I mean, I’m grateful to be 62. I’m so very fortunate to be healthy, secure, and to have people in my life whom I love and who love me back. It’s all a big enormous miracle, actually. But – wow – 62. That’s beyond being able to tell myself I’m not truly getting older yet. I am getting older. Right now. My god, I could start taking Social Security benefits! That is NOT young.
I still have the message my mom left for me two years ago when I turned 60: “Happy birthday. It’s the big six-oh, I know, but just remember, one day you’ll be 80, and 60 will seem like an age for sissies. Enjoy 60. It’s a good age to be.”
Yes. I believe you, Mom. I do. But still I cannot f-ing believe that I’m 62! For one thing, I’m not done trying to prove myself, which I sorely feel that I failed to do at 30, or 40, or 50. Would everybody just wait a goddamn minute and give me a chance to catch up? I feel like my whole life boils down to this sentiment: “But… but… wait!”
But I do have wisdom that has been years in the making. And the core of it is this: Go after the thing that you want. Go after it.

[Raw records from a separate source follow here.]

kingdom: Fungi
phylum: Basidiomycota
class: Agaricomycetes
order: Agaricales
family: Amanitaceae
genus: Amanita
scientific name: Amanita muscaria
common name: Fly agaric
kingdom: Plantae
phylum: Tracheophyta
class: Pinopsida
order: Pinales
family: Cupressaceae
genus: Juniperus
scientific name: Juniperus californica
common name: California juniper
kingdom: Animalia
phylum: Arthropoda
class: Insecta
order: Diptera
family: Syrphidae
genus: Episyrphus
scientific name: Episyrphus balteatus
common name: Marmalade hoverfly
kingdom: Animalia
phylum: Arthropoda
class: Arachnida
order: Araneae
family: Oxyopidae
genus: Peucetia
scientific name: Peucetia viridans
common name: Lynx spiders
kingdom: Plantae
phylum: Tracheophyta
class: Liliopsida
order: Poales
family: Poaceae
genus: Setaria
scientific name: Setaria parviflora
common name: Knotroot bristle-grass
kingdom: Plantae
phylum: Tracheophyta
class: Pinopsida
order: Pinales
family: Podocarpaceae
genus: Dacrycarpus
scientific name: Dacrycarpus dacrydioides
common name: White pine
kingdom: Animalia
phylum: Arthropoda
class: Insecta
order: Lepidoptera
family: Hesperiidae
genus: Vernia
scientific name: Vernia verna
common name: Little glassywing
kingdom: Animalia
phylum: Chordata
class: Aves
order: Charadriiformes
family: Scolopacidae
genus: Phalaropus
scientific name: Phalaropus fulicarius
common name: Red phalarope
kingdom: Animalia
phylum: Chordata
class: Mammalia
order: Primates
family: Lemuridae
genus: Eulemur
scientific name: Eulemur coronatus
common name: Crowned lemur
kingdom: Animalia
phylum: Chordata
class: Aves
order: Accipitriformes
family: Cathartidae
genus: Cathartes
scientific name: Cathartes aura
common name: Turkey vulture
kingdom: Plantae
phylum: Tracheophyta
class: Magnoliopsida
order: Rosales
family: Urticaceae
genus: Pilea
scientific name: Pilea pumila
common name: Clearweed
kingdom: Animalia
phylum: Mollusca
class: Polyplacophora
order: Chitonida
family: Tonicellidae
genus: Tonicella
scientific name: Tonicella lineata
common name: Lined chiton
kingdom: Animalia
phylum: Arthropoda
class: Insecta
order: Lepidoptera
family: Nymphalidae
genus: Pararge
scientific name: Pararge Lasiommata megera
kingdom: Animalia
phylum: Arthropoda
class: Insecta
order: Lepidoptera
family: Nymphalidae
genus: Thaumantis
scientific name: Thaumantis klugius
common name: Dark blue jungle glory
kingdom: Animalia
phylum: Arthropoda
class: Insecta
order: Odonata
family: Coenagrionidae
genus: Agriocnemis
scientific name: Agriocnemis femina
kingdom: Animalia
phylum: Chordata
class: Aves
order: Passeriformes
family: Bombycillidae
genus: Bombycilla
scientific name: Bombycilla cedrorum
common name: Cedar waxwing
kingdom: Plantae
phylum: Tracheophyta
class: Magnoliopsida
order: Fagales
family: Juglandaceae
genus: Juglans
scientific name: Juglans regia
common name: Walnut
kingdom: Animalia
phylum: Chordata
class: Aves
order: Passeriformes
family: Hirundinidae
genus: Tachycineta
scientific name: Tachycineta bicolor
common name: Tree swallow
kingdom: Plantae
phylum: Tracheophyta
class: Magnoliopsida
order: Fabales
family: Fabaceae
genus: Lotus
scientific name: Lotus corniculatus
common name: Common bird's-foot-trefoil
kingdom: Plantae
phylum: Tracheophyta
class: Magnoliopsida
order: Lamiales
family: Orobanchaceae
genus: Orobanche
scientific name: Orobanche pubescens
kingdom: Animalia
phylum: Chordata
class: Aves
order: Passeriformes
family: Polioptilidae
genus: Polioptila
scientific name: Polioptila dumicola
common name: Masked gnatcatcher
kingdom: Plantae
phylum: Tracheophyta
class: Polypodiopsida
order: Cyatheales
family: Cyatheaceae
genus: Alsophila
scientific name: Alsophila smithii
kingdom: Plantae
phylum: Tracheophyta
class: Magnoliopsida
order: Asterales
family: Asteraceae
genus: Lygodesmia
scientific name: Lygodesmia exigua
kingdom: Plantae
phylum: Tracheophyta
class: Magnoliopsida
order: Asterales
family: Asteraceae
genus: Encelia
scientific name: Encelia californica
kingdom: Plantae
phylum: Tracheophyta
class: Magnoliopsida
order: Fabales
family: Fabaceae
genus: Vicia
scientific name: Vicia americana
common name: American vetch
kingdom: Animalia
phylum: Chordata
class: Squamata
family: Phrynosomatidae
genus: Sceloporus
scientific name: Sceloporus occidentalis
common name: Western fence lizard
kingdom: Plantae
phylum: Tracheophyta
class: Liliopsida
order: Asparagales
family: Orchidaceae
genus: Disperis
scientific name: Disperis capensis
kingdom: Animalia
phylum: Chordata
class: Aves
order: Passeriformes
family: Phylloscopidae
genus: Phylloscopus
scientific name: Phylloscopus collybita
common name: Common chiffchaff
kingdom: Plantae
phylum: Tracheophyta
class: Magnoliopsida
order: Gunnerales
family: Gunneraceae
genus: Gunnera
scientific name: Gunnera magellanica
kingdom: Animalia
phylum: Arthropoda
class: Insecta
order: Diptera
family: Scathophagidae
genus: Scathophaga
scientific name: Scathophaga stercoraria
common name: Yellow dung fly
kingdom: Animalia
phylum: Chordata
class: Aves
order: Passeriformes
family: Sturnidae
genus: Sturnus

What in the hell are you waiting for? The only thing that will happen if you don’t, is that you won’t get the thing that you want and you will get older while you sit on your hands thinking wistful thoughts about it. In that mode, you are building nothing but regret, which is far worse than failure.
Second in my small bag of wisdom, but equally important – value yourself, and always – always, seek to enjoy. Sure, you have to work to keep yourself and those for whom you’re responsible fed, clothed, and safe. But the work and the responsibility must be balanced with pleasure – whatever brings you energy and joy. If you always operate under the principle that every dollar you could earn is a dollar you should earn; if you do not honor yourself by taking every opportunity you possibly can for fun, rejuvenation, beauty, creativity, discovery, feeling strong, laughter, and comfort… you are letting your life slip away between your fingers. Why spend your life staring at your hands, at the ebbing sand, saying “But wait! Wait!”
At this age, a positive attitude is a matter of courage and fierce determination. Laura Carstensen, Professor of Psychology and Director of the Stanford Center on Longevity has that in abundance. Listen to her TED Talk on how older adults have an edge on happiness. Then go and get your own edge. Before it’s too late.